Treasury was responding to the IMF’s Article IV consultation with South Africa that took place between 28 May and 11 June 2018.
As part of its surveillance mandate prescribed in the IMF’s Articles of Agreements, the fund visits each of its member countries annually to conduct an economic and financial assessment of government policies and provide policy recommendations.
During the consultation, the IMF met with various stakeholders, including government, state-owned enterprises (SOEs), business, organised labour and academia.
Treasury said Cabinet, on 4 July 2018, considered and noted the content of the report and acknowledged key risks identified and policy recommendations made by the IMF.
South Africa values on-going engagements and work programmes with all multilateral institutions, including the IMF.

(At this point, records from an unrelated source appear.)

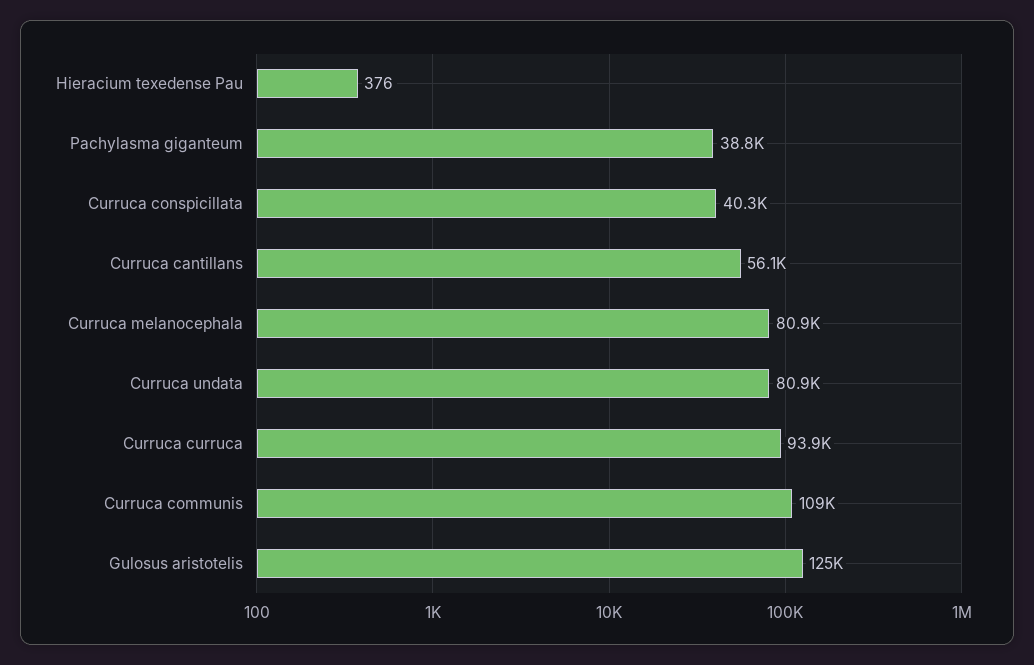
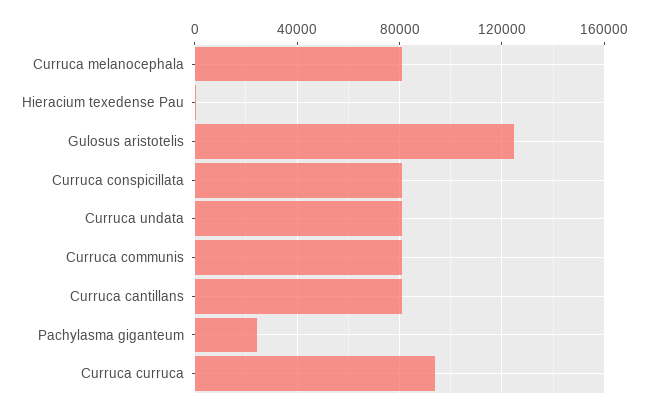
  {
    "Hieracium texedense Pau": 376,
-   "Pachylasma giganteum": 38800,
+   "Pachylasma giganteum": 25000,
-   "Curruca conspicillata": 40300,
+   "Curruca conspicillata": 80000,
-   "Curruca cantillans": 56100,
+   "Curruca cantillans": 80000,
    "Curruca melanocephala": 80900,
    "Curruca undata": 80900,
    "Curruca curruca": 93900,
-   "Curruca communis": 109000,
+   "Curruca communis": 80000,
    "Gulosus aristotelis": 125000
  }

The IMF acknowledged that South Africa’s economy remains well integrated in the global economy, diversified and has a sophisticated financial services sector.
The IMF in its review welcomed ongoing initiatives to further buttress financial sector stability, including the new Financial Sector Regulation Act that lays the foundations of the Twin Peaks model of financial regulation.
In addition, the IMF noted that strong institutions and a young workforce will contribute to higher growth potential.
The report, however, noted impediments to growth including policy uncertainty and regulatory overreach that hinders private investment, inefficiencies in state-owned enterprises (SOEs), labour market rigidities, insufficient competition in product markets and corruption.